Именно в тюрьме будущий народоволец попал в ту ловушку, которая определила его дальнейшие жизненные мытарства и метания между непримиримыми лагерями. Он твердо желал быть приверженным принципам среды, к которой принадлежал, а потому последовательно соблюдал все принятые среди революционеров правила в отношениях с полицией и следователями. Однако тем самым на его плечи взваливалась ноша, которую слабый физически и не обладающий сильной волей Тихомиров практически не мог вынести. Полная изоляция в одиночной камере Петропавловской крепости, где он провел больше года, приводила его в полное отчаяние. «Мои нервы развинтились до невозможности. Сердцебиение так усилилось, что я не мог ни лежать, ни ходить». Стоит отметить, что заключенные в Петропавловской крепости получали достаточно хорошее питание, обращались с ними корректно, невыносимой оказывалась именно изоляция.
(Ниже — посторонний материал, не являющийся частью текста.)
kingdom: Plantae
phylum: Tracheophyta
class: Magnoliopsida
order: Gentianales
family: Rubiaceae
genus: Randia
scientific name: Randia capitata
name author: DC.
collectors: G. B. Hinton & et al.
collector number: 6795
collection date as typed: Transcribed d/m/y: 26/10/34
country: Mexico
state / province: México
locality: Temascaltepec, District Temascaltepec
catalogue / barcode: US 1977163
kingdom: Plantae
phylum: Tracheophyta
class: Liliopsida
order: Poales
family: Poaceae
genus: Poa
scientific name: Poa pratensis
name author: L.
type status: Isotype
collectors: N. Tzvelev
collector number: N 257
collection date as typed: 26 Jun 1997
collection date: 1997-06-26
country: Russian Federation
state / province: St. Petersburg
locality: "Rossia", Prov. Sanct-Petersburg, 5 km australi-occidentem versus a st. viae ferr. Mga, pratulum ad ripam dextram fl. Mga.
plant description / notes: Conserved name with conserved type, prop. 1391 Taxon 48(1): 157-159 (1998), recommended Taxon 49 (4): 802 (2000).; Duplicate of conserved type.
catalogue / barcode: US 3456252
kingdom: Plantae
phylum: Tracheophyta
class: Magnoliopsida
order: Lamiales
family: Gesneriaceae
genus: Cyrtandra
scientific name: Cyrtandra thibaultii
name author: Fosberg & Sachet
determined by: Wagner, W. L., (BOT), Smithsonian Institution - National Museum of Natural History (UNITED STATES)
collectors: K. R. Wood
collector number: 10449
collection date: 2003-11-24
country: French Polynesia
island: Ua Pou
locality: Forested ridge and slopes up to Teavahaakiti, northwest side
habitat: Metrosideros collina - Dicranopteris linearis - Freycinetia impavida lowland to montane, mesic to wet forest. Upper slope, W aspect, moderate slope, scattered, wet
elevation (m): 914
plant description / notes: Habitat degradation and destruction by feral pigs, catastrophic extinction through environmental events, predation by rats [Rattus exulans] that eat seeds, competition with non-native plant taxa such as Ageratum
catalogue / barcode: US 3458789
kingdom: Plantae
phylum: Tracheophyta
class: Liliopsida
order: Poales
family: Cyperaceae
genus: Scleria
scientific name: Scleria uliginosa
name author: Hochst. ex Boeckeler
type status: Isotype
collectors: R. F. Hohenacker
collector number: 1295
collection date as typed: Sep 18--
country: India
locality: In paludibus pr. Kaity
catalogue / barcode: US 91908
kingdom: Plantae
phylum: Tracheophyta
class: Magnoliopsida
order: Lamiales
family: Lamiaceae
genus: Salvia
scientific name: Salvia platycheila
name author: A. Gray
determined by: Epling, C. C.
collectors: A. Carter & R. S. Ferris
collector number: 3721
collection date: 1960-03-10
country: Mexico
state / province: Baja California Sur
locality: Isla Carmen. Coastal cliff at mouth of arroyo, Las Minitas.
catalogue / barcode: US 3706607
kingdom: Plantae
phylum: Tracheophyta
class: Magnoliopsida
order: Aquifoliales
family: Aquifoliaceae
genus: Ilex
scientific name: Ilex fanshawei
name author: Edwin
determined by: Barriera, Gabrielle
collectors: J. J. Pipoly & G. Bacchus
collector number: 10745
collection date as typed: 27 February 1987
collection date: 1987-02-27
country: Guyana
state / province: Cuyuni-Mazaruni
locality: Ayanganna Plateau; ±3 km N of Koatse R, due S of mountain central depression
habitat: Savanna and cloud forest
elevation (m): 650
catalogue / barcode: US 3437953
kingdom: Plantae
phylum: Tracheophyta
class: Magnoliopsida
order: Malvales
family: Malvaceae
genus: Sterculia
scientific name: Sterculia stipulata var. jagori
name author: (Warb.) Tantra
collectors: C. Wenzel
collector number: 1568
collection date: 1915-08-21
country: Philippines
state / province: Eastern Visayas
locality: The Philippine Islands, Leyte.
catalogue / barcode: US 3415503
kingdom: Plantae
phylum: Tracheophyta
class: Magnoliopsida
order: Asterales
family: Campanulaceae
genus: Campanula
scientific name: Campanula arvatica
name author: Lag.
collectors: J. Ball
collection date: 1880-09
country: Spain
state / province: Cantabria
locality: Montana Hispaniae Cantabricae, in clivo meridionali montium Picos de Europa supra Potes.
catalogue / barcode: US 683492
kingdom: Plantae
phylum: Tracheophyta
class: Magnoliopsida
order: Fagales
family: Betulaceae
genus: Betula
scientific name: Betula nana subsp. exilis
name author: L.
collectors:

В этом состоянии дошедший до предела Тихомиров решил сдаться. Позже он писал, что, решаясь, не собирался совершать какой-либо подлости, а просто чувствовал, что больше не в силах бороться. Впрочем, сумбурное письмо Тихомирова к следователю осталось без последствий. А вскоре у него появился источник сил: Тихомирова перевели из крепости в Дом предварительного заключения. Несмотря на то что молодой революционер по-прежнему продолжал сидеть в одиночной камере, режим заключения в этой тюрьме был гораздо менее строгий — политические узники наладили различные способы общения между камерами, могли ходить на общие прогулки. Здесь Тихомиров начал получать различную, прежде всего эмоциональную поддержку. По-видимому, внешнее признание, какие-то зримые признаки одобрения занятой им позиции были довольно важны для умного, но не слишком волевого Тихомирова. Сомнения и отчаяние рассеялись, а злость на власть и ее прислужников отлилась в твердые формы.